また、1918年と2020年という1世紀という時代の差は大きなものがある。特に、医学の発達は、社会経済的な脆弱性がウイルス暴露からの被害に直結する可能性を低めているし(インフルエンザウイルスの発見は1933年)、社会保障制度の整備状況も著しく異なる。さらには、新興国も含めて、多くの国における公衆衛生環境や、経済発展による栄養状態も改善が見られる。従って、胎児起源仮説が、今回も将来世代に影響を与えるかは定かではない。
しかし、細かに検証していけば、いくつかの共通項が見いだせるかもしれない。現段階では、新型コロナウイルスに感染した患者の詳細な属性等が明らかになっているわけではないが、この危機の最中でも、可能な限りに情報を蓄積し、過去の経験が政策対応のエビデンスとして生かせる可能性を高めるべきだろう。
また、胎児起源仮説に限らずとも、特定のコホートに影響が及ぶような事態は、すでに起きている。例えば、全国の小中学校等が一斉休校することにより、子どもたちの教育達成度に何らかの影響が生じていく可能性は高いだろう。

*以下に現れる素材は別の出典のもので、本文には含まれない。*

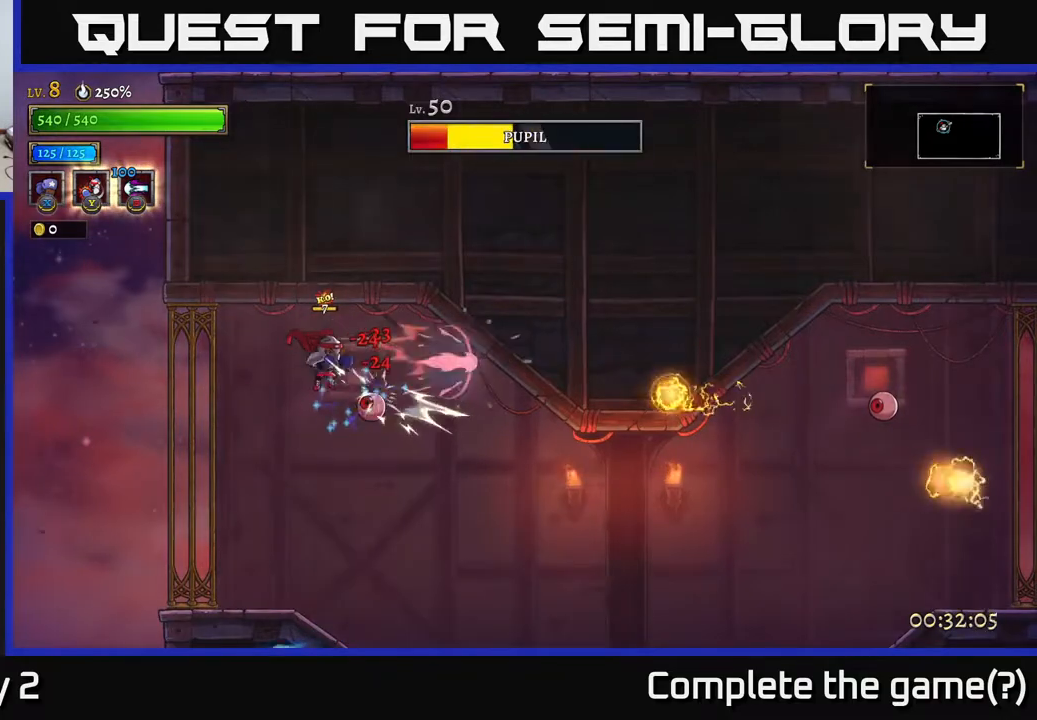
{"buttons": [], "left_stick": "right", "right_stick": "center", "events": [[350, "X", "up"], [417, "left_stick", "right"]]}
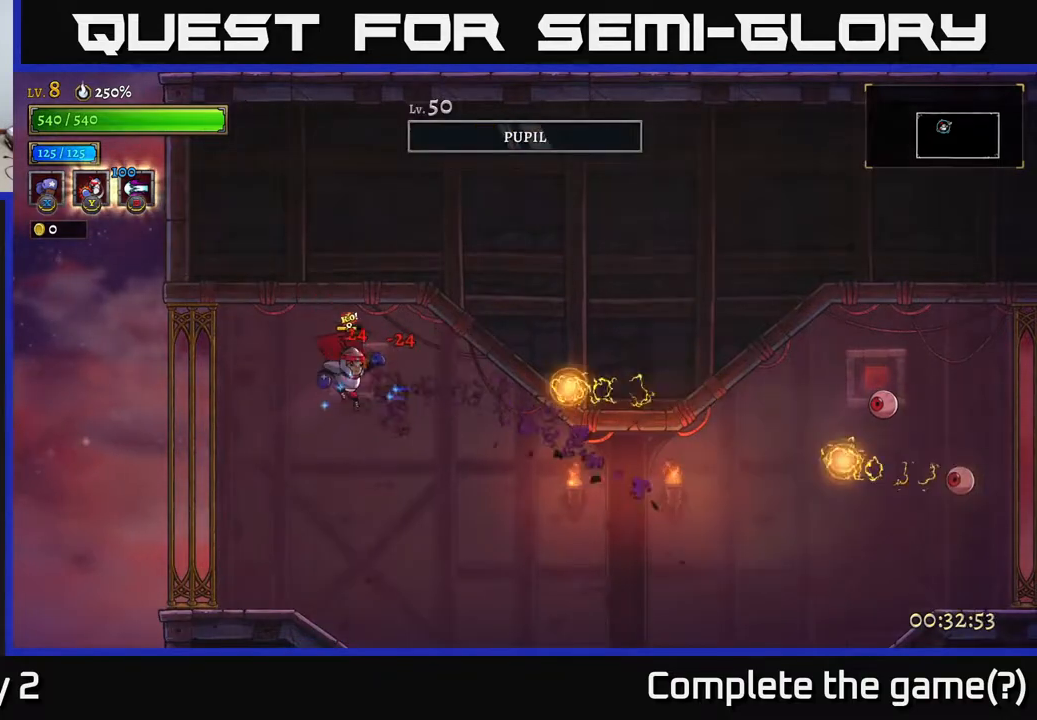
{"buttons": [], "left_stick": "right", "right_stick": "center", "events": []}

他にも親世代の経済不安は、2020年度の大学受験者の選択に影響を及ぼすと予想される。
さらには、経済のサプライサイドのダメージや将来見通しの悪化の程度によっては、新卒者の就職活動や初職にも影響が及んでいくはずである。パンデミック由来のショックではないが、わが国でも、バブル景気崩壊が、いわゆる「就職氷河期世代」のうち、低学歴層の所得に恒常的な負の影響を与えたことが知られている(Genda et.al. (2010))。
このように、考え得る可能性を、データでひとつひとつ検証し、今回のパンデミックが、特定の集団や世代に不利な条件を生み出してしまうことを避けるための政策を立案していかねばならない。